I’m a Boy is the second song from The Who, that is covered by the band, this time from The Who’s album Live in Leeds (1970), and is one of their songs in the mid-60s that is not exclusively attached to an album. On the precipice of the 70s’ genres that would emerge, I’m a Boy is a mixture of power pop, pop-rock and early psychedelic rock. What is interesting about the song as a whole is the subject matter; it is a socially progressive number discussing gender issues and paternal negligence; about a young lad who is forced to live and dress as a little girl, because their mother wanted all daughters, it may even address transgender identity. The musical direction HWV take this song is once more an intermingling of hard rock, with a mild touch on surf and psychedelic rock.
Seven and Seven Is, is a song from one of the earliest inspirations of proto-punk, Love, who were garage rock in genre. They are a prime example of African-American musicians contributing to punk, as well as behind other genres, rock and roll and blues. In the prime composition, there are sounds that would come to be used in punk and post-punk, and psychedelic. Once again, Hollywood Vampires are distinct in their usage of harder rock genres, and in fact embrace punk in its finalized formation, but remain loyal to the original by not removing the blues rock as it slows down to a finish.
Five to One/Break on Through (To the Other Side) is the first of three combined tracks, this track melding two The Doors songs together, Five to One (1968), and Break on Through (To the Other Aside) (1967).
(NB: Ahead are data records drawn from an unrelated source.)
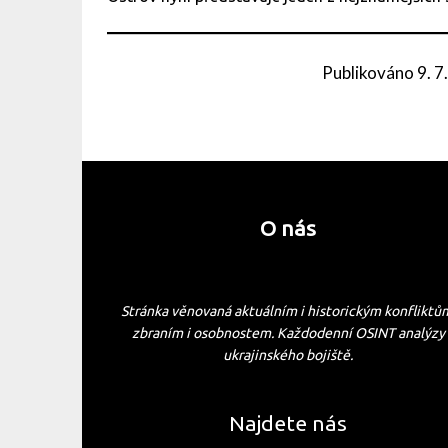
Publikováno
9. 7
O nás
Stránka věnovaná aktuálním i historickým konfliktů
zbraním i osobnostem. Každodenní OSINT analýzy
ukrajinského bojiště.
Najdete nás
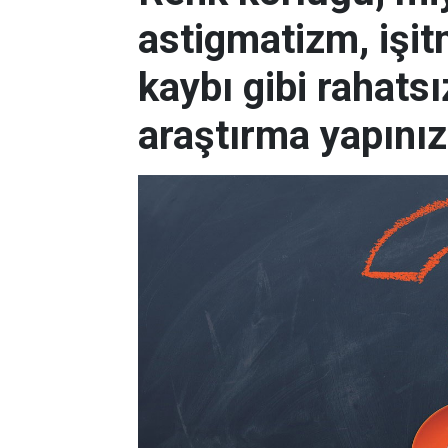
astigmatizm, işi
kaybı gibi rahatsı
araştırma yapınız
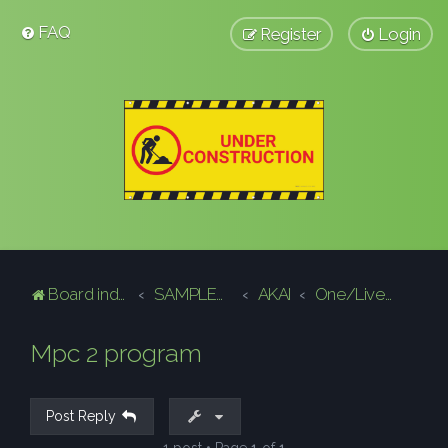
FAQ
Register
Login
Board index
SAMPLERY, GROOVEBOXY, MASZYNY PERKUSYJNE,
AKAI
One/Live/X
Mpc 2 program
Post Reply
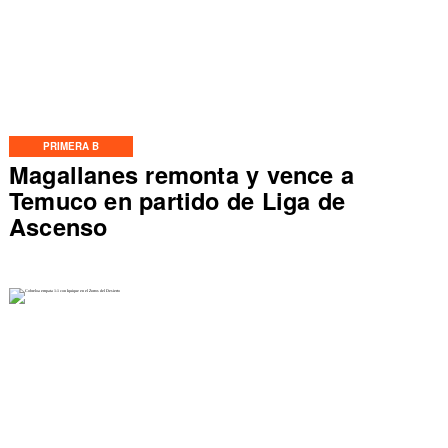
PRIMERA B
Magallanes remonta y vence a
Temuco en partido de Liga de
Ascenso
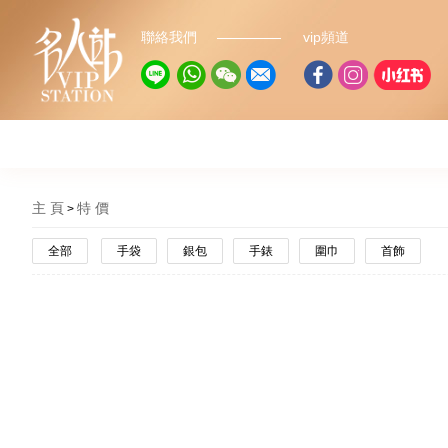
聯絡我們
vip頻道
主 頁
特 價
全部
手袋
銀包
手錶
圍巾
首飾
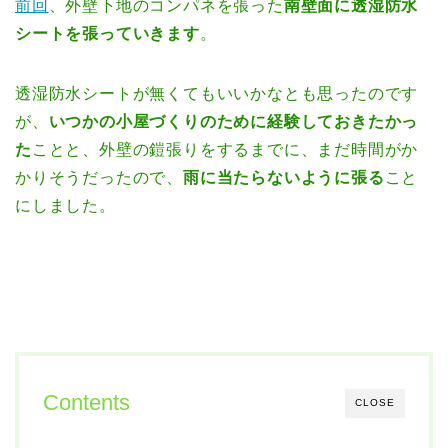
前回
、外壁下地のコンパネを張った
南壁面に透湿防水
シートを張っていきます
。
透湿防水シートが無くてもいいかなとも思ったのです
が、
いつかの小屋づくりのために経験しておきたかっ
た
ことと、外壁の鎧張りをするまでに、まだ時間がか
かりそうだったので、
雨に当たらないように張る
こと
にしました。
Contents
CLOSE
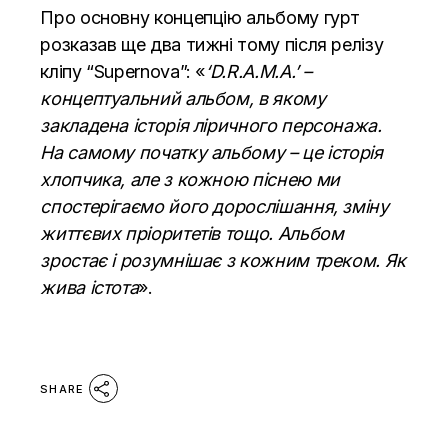
Про основну концепцію альбому гурт
розказав ще два тижні тому після
релізу
кліпу “Supernova”
: «
‘D.R.A.M.A.’ –
концептуальний альбом, в якому
закладена історія ліричного персонажа.
На самому початку альбому – це історія
хлопчика, але з кожною піснею ми
спостерігаємо його дорослішання, зміну
життєвих пріоритетів тощо. Альбом
зростає і розумнішає з кожним треком. Як
жива істота
».
SHARE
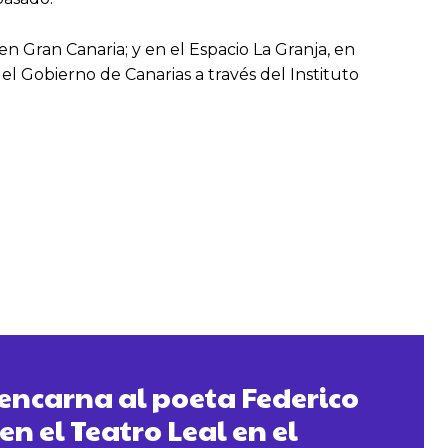
en Gran Canaria; y en el Espacio La Granja, en
el Gobierno de Canarias a través del Instituto
encarna al poeta Federico
en el Teatro Leal en el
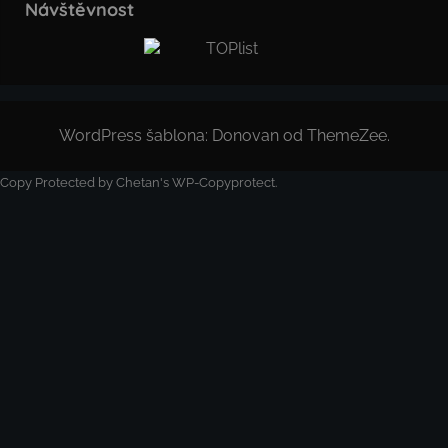
Návštěvnost
WordPress šablona: Donovan od ThemeZee.
Copy Protected by
Chetan
's
WP-Copyprotect
.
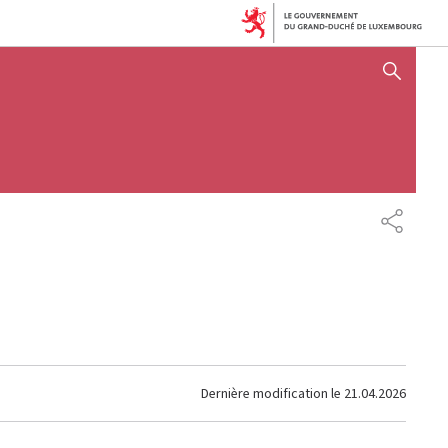
AFFICHER / MASQUER 
PARTAG
Dernière modification le
21.04.2026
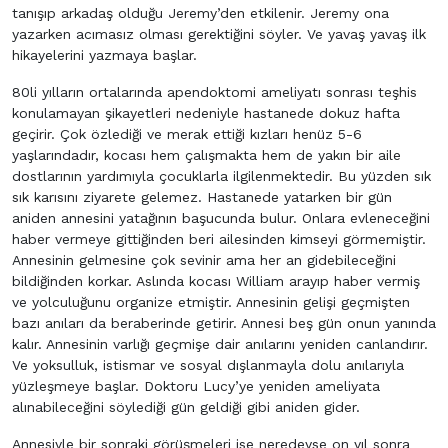
tanışıp arkadaş olduğu Jeremy’den etkilenir. Jeremy ona
yazarken acımasız olması gerektiğini söyler. Ve yavaş yavaş ilk
hikayelerini yazmaya başlar.
80li yılların ortalarında apendoktomi ameliyatı sonrası teşhis
konulamayan şikayetleri nedeniyle hastanede dokuz hafta
geçirir. Çok özlediği ve merak ettiği kızları henüz 5-6
yaşlarındadır, kocası hem çalışmakta hem de yakın bir aile
dostlarının yardımıyla çocuklarla ilgilenmektedir. Bu yüzden sık
sık karısını ziyarete gelemez. Hastanede yatarken bir gün
aniden annesini yatağının başucunda bulur. Onlara evleneceğini
haber vermeye gittiğinden beri ailesinden kimseyi görmemiştir.
Annesinin gelmesine çok sevinir ama her an gidebileceğini
bildiğinden korkar. Aslında kocası William arayıp haber vermiş
ve yolculuğunu organize etmiştir. Annesinin gelişi geçmişten
bazı anıları da beraberinde getirir. Annesi beş gün onun yanında
kalır. Annesinin varlığı geçmişe dair anılarını yeniden canlandırır.
Ve yoksulluk, istismar ve sosyal dışlanmayla dolu anılarıyla
yüzleşmeye başlar. Doktoru Lucy’ye yeniden ameliyata
alınabileceğini söylediği gün geldiği gibi aniden gider.
Annesiyle bir sonraki görüşmeleri ise neredeyse on yıl sonra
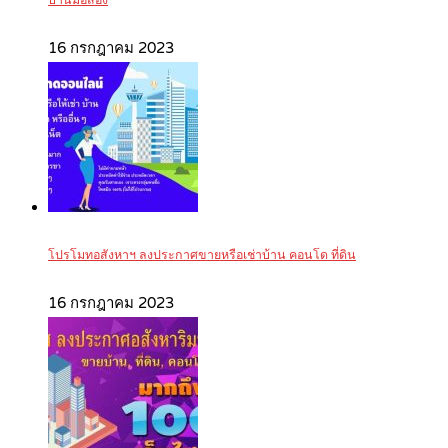
บ้านมือสอง
16 กรกฎาคม 2023
โปรโมทอสังหาฯ ลงประกาศขายหรือเช่าบ้าน คอนโด ที่ดิน
16 กรกฎาคม 2023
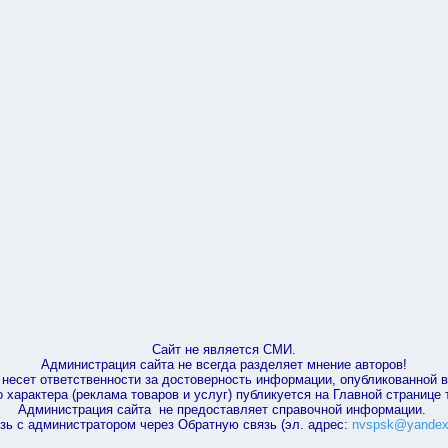
Сайт не является СМИ.
Администрация сайта не всегда разделяет мнение авторов!
несет ответственности за достоверность информации, опубликованной 
характера (реклама товаров и услуг) публикуется на Главной странице
Администрация сайта не предоставляет справочной информации.
зь с администратором через Обратную связь (эл. адрес:
nvspsk@yandex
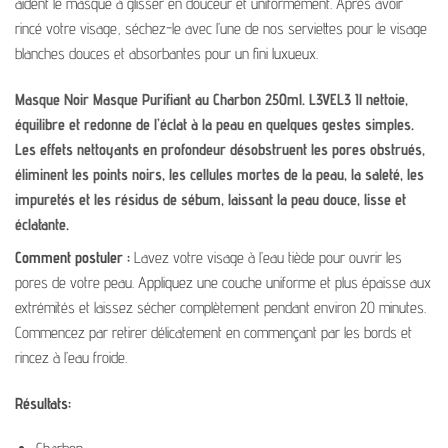
aident le masque à glisser en douceur et uniformément. Après avoir
rincé votre visage, séchez-le avec l’une de nos serviettes pour le visage
blanches douces et absorbantes pour un fini luxueux.
Masque Noir Masque Purifiant au Charbon 250ml. L3VEL3 Il nettoie,
équilibre et redonne de l’éclat à la peau en quelques gestes simples.
Les effets nettoyants en profondeur désobstruent les pores obstrués,
éliminent les points noirs, les cellules mortes de la peau, la saleté, les
impuretés et les résidus de sébum, laissant la peau douce, lisse et
éclatante.
Comment postuler :
Lavez votre visage à l’eau tiède pour ouvrir les
pores de votre peau. Appliquez une couche uniforme et plus épaisse aux
extrémités et laissez sécher complètement pendant environ 20 minutes.
Commencez par retirer délicatement en commençant par les bords et
rincez à l’eau froide.
Résultats:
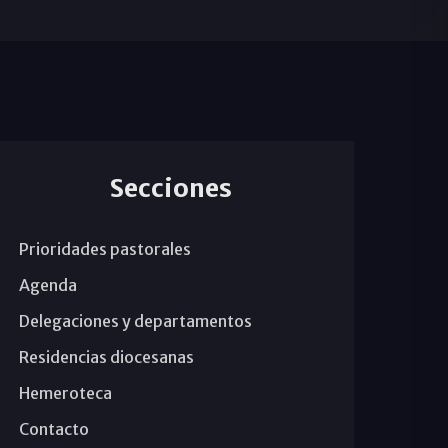
Secciones
Prioridades pastorales
Agenda
Delegaciones y departamentos
Residencias diocesanas
Hemeroteca
Contacto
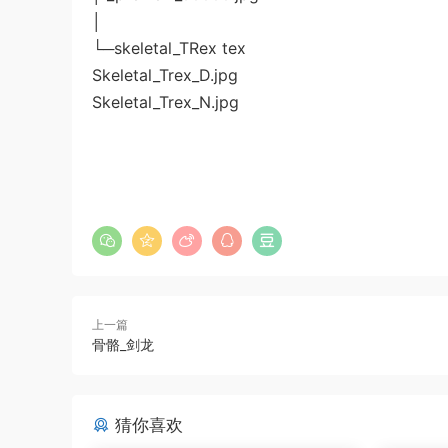
│
└─skeletal_TRex tex
Skeletal_Trex_D.jpg
Skeletal_Trex_N.jpg
上一篇
骨骼_剑龙
猜你喜欢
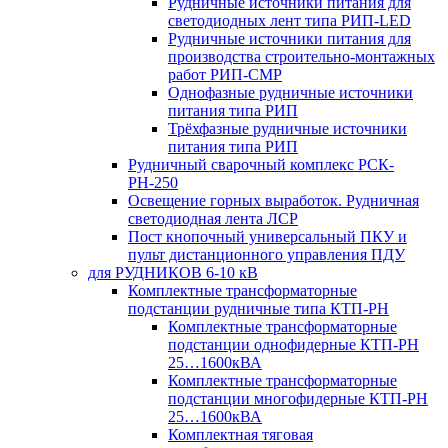
Рудничные источники питания для
светодиодных лент типа РИП-LED
Рудничные источники питания для
производства строительно-монтажных
работ РИП-СМР
Однофазные рудничные источники
питания типа РИП
Трёхфазные рудничные источники
питания типа РИП
Рудничный сварочный комплекс РСК-
РН-250
Освещение горных выработок. Рудничная
светодиодная лента ЛСР
Пост кнопочный универсальный ПКУ и
пульт дистанционного управления ПДУ
для РУДНИКОВ 6-10 кВ
Комплектные трансформаторные
подстанции рудничные типа КТП-РН
Комплектные трансформаторные
подстанции однофидерные КТП-РН
25…1600кВА
Комплектные трансформаторные
подстанции многофидерные КТП-РН
25…1600кВА
Комплектная тяговая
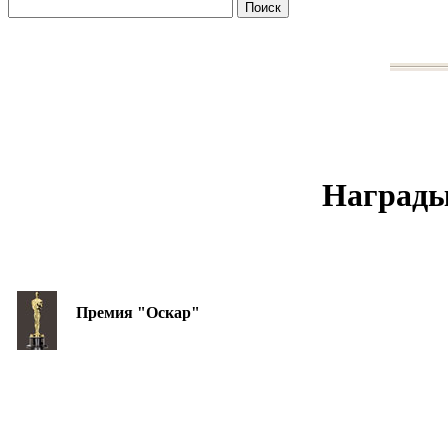
Награды
Премия "Оскар"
The original composition of the former track is much slower, sexier and flighty, with Jim Morrison’s vocalization gruff and slurred (drunk from the fictional woman’s sex appeal), whilst the latter is playful, energetic and intoxicated with the Rumba tempo. Once again, the adaption Hollywood Vampires creates of Five to One differs and is instead defined, authoritative and Cooper is more sober, if slightly competitive in describing the fictional woman, challenging; then when entering BOTTTOA, they keep close to the original, with a rebellious punch. One/Jump into the Fire, the second of the fused tracks, this time around uses Three Dog Night’s One is the Loneliest Number (1968) and Harry Nilsson’s Jump into the Fire (1971). The former track is a mournful, blues rock ballad about a love that got away, and the latter is livelier, filled with defiance and confidence. HWV turns the former track into an unnerving number, with a droning organ keyboard, with a mild 60’s tinge and then turns the tables by invigorating into a rock’n’roll number, which leads effortlessly into the hard country interpretation of Nilsson’s classic track, the vocals beautifully suave to the ears.
Schools Out for Summer/Another Brick in the Wall the third united track, this time containing the second song belonging to Alice Cooper, from 1972 from the album School’s Out (1972), and an acclaimed track by progressive rock band Pink Floyd, from their 1979 rock opera album The Wall. There was no need to rendition the first track, because of course it is a classic rock track, literally and figuratively speaking, the only difference being was that, once again, Brian Johnson is featured as a guest vocalist, belting out, complimenting Cooper’s softer, straight cut and sometimes raspy vocals, with Johnny Depp and Joe Perry inflecting their own guitar arrangements. And to contexture into the fast paced dynamics, Brick in the Wall is unified into School’s Out’s narrative quite cleverly.
Thanks for the tip on this. Listening to “Whole Lotta Love.” Sounds good. I’ll check some more of it out.